The magnitude of the BOLD response is small, usually between 0.25% and 5.0%. Although the small size of the signal would not be an issue if the sources of noise were much smaller, noise and bias are significant problems for the fMRI experiment. The baseline signal drifts over the several minutes of a run. Heating of the system amplifiers and other electronic components can produce moment-to-moment changes in system performance. Subject motivation and attention vary from trial to trial. Neural systems habituate to or learn from repeated stimulation. The BOLD method is sensitive to movement, which especially produces edge artifacts. Both behavioral and physiological sources of movement, such as respiration or cardiac cycles, are common. Movement is especially troublesome if it correlates with stimulus changes (Hajnal et al., 1995). Generally, fMRI researchers coregister images collected across the time series to a base image in order to reduce the impact of movement. These adjustments can correct small misalignments due to movement but do not adjust the signal for loss of phase when spins at a brain location experience slightly different magnetic fields as they move throughout the experiment (Buxton, 2002). As described above, the bulk of the BOLD signal at commonly used field strengths originates within and around veins. The location of the venous contribution of the BOLD signal can be as much as a centimeter removed for the capillary bed supplying the activated brain tissue (Kwong et al., 1995). Whereas movement can cause artifactual BOLD signals, the brain-vein problem mislocates the BOLD signal. Areas of the brain where the proximity of different tissue compartments produces a gradient of tissue susceptibilities, such as the orbitofrontal cortex or the temporal cortex adjacent to the auditory canal, experience signal loss and mislocation of image voxels.

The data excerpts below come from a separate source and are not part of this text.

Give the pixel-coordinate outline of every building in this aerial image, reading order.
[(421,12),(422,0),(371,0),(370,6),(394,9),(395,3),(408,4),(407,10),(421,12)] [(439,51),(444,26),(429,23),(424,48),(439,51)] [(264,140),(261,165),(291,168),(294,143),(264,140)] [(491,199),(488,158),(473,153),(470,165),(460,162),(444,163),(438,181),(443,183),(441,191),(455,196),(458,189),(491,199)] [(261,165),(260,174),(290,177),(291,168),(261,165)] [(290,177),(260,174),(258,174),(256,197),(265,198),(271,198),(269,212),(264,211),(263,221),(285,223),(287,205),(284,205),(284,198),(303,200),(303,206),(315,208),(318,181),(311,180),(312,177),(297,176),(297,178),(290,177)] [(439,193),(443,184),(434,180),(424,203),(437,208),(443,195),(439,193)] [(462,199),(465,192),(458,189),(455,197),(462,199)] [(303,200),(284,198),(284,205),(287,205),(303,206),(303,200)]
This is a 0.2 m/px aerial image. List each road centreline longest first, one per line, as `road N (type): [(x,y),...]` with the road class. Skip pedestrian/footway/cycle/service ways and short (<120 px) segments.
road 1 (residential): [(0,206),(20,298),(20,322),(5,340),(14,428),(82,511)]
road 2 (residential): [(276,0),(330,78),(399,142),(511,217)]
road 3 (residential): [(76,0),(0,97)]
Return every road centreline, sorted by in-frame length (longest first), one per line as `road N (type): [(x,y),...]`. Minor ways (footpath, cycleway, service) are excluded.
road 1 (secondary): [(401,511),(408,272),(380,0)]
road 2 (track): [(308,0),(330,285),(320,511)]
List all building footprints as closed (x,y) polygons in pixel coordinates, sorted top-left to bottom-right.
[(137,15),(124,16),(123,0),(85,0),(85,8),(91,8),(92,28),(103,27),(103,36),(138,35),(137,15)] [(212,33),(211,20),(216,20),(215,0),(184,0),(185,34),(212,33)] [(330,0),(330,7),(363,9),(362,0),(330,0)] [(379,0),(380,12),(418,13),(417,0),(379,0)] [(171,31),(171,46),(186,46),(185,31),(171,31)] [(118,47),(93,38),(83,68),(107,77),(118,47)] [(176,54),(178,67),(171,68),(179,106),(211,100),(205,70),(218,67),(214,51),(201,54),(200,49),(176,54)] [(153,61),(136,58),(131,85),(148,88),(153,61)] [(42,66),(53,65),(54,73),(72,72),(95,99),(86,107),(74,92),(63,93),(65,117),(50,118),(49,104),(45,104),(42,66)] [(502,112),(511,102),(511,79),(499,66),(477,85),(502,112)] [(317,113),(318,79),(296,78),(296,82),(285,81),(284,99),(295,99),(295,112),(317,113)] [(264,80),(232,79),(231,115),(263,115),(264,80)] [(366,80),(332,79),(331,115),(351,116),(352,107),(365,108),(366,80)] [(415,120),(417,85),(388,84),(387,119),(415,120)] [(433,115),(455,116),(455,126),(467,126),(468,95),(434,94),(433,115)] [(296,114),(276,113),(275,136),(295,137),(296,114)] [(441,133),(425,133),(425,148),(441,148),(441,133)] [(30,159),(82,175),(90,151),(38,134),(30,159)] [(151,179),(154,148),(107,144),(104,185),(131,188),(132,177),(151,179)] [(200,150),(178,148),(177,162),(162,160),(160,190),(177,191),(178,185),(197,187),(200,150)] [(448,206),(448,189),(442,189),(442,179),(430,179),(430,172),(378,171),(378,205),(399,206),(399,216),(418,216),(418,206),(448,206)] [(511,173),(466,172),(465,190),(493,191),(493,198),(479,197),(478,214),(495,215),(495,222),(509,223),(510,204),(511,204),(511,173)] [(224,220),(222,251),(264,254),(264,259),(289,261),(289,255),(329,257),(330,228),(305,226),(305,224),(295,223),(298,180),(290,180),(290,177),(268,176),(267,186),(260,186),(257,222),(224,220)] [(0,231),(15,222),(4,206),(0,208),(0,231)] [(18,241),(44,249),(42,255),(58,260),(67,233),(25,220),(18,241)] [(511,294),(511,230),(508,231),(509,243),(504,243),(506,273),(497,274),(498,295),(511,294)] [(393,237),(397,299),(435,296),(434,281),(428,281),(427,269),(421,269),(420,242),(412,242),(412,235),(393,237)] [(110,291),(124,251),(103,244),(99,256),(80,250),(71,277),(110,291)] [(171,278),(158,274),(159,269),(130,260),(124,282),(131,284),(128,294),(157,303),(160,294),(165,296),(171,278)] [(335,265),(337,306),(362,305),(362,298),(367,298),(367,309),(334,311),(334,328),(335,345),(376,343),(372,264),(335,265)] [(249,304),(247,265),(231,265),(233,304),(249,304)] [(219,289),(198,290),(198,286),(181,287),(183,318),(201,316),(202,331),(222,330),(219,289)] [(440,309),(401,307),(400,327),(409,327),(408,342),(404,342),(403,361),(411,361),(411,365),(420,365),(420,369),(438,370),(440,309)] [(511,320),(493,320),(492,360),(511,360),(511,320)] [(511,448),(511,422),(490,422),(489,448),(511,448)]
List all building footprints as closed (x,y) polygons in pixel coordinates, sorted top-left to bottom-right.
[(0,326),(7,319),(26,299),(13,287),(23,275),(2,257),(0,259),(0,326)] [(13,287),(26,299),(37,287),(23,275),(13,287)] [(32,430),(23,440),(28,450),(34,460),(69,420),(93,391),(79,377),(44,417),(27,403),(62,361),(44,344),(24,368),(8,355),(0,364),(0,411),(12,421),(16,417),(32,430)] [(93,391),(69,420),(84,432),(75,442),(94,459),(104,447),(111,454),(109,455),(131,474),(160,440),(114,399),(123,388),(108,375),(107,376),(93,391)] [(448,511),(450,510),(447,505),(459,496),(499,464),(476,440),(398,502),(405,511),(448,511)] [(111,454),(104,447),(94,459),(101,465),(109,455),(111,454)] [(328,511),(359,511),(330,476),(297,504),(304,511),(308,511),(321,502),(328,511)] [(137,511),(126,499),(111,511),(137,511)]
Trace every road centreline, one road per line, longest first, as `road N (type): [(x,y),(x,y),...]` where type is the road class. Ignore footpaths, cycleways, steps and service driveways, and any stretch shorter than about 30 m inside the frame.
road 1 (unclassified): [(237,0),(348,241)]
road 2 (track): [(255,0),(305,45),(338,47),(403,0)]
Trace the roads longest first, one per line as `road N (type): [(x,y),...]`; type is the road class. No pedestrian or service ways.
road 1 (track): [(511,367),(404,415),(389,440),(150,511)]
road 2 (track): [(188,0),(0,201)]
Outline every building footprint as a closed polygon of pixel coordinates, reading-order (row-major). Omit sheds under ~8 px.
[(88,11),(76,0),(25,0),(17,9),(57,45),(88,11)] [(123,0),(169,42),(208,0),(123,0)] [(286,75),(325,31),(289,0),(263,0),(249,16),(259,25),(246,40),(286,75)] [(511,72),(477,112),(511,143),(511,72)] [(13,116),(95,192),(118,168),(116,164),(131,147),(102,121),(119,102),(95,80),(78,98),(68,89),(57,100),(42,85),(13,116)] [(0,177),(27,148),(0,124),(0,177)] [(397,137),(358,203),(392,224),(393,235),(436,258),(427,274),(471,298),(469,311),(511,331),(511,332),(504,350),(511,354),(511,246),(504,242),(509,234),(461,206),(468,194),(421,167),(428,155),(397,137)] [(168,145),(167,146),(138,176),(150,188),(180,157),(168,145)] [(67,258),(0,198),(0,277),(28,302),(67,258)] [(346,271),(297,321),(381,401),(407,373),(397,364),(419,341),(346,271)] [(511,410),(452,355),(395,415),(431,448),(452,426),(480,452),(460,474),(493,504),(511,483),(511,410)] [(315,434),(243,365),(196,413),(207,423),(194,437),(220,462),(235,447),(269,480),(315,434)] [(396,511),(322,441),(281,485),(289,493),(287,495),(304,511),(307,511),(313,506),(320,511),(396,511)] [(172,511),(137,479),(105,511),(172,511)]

The BOLD signal is physiologically non-specific, as it depends on baseline cerebral blood volume and metabolism and on cerebrovascular reactivity, in addition to task related changes of oxygen utilization. This lack of physiological specificity is especially challenging for studies of drugs that may alter baseline cerebral blood flow or drugs, such as caffeine, that alter the shape of the hemodynamic response (Brown et al., 2003; Liu et al., 2004). The effect of pharmacological treatments on cerebral vessels should be considered when analyzing BOLD data from treated patients or from drug development studies (See the Paulus and Stein article in this issue). Sophisticated modeling of the BOLD response is needed to disentangle the various physiological contributions to the BOLD signal.

Details of the behavioral activation paradigm affect the efficiency of a BOLD study. These details include appropriate design of the experimental task and effective selection of items to study. Together task design and item selection determine the reliability and power of a behavioral paradigm used to activate brain processes. Likewise, details of the image analysis pathway and the statistical modeling of MR time series signals can have considerable effect on the dependability of fMRI results. To produce dependable results in individual cases, careful standardization, which has been a hallmark of psychological testing, will need to be developed for fMRI assessments.